> _DATASET EXTRACT_
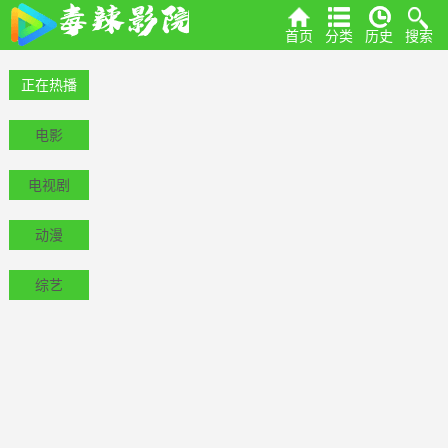
首页
分类
历史
搜索
正在热播
电影
电视剧
动漫
综艺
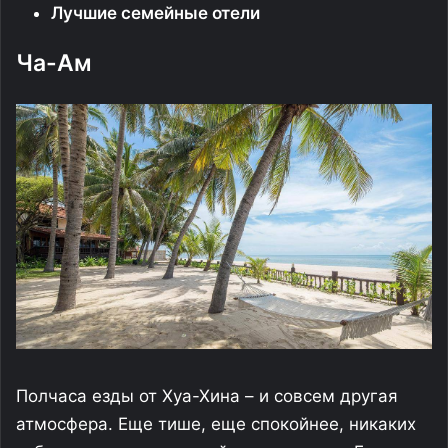
Лучшие семейные отели
Ча-Ам
Полчаса езды от Хуа-Хина – и совсем другая
атмосфера. Еще тише, еще спокойнее, никаких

> _TO-DO ITEM_
Word for word, give back each entry from above, but skip any picture.

> _EXERCISE RESULT_
首页
分类
历史
搜索
正在热播
电影
电视剧
动漫
综艺
Лучшие семейные отели
Ча-Ам
Полчаса езды от Хуа-Хина – и совсем другая
атмосфера. Еще тише, еще спокойнее, никаких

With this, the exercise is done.